What needs to be done >>
Please change every "common name" to "vernacular name" in the stretch from the line containing "order: Columbiformes" through the end of the rows, and give those lines again with nothing else altered.

++++ Records provided

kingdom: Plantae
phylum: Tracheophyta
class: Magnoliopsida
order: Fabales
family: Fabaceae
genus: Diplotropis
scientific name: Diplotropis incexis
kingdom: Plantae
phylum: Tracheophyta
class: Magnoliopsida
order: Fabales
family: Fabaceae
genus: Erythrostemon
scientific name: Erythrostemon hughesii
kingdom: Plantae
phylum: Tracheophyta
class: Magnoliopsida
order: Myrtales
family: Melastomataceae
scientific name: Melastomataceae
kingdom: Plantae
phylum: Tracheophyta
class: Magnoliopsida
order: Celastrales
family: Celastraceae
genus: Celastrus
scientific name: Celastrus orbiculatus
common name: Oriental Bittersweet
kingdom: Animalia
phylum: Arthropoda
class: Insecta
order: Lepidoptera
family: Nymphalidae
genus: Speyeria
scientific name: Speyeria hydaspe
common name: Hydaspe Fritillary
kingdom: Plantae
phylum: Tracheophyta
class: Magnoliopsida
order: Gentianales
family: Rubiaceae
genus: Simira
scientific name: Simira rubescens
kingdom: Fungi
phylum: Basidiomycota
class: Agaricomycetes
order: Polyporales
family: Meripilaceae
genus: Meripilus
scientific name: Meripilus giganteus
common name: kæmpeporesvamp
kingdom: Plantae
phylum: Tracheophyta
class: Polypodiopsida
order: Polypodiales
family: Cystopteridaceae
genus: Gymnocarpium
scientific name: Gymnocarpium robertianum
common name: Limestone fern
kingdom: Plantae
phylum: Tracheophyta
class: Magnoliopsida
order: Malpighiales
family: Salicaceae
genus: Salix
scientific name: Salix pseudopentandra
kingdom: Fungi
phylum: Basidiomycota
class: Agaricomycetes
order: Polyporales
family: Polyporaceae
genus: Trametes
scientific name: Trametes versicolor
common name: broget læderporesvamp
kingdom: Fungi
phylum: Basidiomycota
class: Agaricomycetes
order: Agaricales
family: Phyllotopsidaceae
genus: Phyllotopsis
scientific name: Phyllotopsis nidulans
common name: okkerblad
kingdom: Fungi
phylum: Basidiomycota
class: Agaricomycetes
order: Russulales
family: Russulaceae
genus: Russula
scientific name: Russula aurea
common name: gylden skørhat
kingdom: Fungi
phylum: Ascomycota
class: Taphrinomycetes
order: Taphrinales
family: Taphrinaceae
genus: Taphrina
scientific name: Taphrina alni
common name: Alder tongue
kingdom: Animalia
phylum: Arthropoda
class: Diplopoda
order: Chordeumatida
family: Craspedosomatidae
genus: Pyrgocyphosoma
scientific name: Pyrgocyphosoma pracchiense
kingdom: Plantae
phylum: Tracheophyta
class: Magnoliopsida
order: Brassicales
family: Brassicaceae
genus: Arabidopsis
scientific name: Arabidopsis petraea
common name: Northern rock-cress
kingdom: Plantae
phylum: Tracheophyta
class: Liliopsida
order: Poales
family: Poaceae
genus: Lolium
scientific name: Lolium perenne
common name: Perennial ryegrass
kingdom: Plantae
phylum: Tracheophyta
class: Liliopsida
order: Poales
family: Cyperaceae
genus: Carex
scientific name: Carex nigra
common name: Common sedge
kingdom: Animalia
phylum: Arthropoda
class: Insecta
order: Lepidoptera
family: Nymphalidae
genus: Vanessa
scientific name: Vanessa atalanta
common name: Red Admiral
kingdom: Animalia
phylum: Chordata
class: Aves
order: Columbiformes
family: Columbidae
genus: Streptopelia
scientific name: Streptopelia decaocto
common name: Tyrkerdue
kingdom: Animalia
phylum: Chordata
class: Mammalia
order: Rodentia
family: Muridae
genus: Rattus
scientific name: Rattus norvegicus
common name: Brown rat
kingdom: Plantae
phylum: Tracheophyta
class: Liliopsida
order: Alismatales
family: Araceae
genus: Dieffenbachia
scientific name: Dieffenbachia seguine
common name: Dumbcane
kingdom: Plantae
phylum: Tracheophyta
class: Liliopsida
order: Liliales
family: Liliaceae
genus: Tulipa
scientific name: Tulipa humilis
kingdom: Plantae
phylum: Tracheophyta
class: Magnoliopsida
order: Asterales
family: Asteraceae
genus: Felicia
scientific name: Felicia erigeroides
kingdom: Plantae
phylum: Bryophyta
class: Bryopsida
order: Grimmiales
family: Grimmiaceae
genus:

++++++++

Task result >>
order: Columbiformes
family: Columbidae
genus: Streptopelia
scientific name: Streptopelia decaocto
vernacular name: Tyrkerdue
kingdom: Animalia
phylum: Chordata
class: Mammalia
order: Rodentia
family: Muridae
genus: Rattus
scientific name: Rattus norvegicus
vernacular name: Brown rat
kingdom: Plantae
phylum: Tracheophyta
class: Liliopsida
order: Alismatales
family: Araceae
genus: Dieffenbachia
scientific name: Dieffenbachia seguine
vernacular name: Dumbcane
kingdom: Plantae
phylum: Tracheophyta
class: Liliopsida
order: Liliales
family: Liliaceae
genus: Tulipa
scientific name: Tulipa humilis
kingdom: Plantae
phylum: Tracheophyta
class: Magnoliopsida
order: Asterales
family: Asteraceae
genus: Felicia
scientific name: Felicia erigeroides
kingdom: Plantae
phylum: Bryophyta
class: Bryopsida
order: Grimmiales
family: Grimmiaceae
genus:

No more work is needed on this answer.